▸ **Directions for this task**:
Copy the material exactly as it appears, from its first line through the line containing "list (5) Knjižite", including that line.

▸ **Data for this exercise**:
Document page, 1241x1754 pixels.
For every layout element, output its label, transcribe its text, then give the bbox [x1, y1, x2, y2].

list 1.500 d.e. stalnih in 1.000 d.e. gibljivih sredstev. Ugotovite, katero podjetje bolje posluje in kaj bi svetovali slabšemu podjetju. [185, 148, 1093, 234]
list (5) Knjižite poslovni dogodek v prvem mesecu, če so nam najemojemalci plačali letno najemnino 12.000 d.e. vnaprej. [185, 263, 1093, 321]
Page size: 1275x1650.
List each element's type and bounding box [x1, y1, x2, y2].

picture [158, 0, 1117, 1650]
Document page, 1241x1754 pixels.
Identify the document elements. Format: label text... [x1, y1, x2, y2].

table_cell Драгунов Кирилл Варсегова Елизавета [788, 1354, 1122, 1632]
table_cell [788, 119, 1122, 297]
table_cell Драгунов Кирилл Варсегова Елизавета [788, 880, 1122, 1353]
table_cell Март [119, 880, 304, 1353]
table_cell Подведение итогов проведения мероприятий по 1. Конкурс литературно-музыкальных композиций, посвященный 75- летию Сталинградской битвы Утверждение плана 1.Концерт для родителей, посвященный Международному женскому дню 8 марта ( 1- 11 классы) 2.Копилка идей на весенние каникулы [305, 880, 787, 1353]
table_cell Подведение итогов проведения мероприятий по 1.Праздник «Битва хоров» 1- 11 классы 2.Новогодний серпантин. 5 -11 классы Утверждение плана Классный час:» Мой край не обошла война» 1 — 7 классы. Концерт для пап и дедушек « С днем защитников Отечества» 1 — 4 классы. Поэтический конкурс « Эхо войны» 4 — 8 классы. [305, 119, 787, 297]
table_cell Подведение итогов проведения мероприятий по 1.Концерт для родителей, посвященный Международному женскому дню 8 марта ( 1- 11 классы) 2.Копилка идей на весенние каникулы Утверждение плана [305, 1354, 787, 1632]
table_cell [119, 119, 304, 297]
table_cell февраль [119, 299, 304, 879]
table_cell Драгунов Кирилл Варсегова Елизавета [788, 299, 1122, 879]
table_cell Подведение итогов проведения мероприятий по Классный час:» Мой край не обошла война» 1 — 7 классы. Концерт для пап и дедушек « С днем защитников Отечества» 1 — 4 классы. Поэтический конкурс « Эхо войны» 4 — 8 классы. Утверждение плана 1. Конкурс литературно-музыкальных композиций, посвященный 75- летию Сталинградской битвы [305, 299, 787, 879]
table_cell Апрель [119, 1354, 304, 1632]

▸ **Answer to this problem**:
Document page, 1241x1754 pixels.
For every layout element, output its label, transcribe its text, then give the bbox [x1, y1, x2, y2].

list 1.500 d.e. stalnih in 1.000 d.e. gibljivih sredstev. Ugotovite, katero podjetje bolje posluje in kaj bi svetovali slabšemu podjetju. [185, 148, 1093, 234]
list (5) Knjižite poslovni dogodek v prvem mesecu, če so nam najemojemalci plačali letno najemnino 12.000 d.e. vnaprej. [185, 263, 1093, 321]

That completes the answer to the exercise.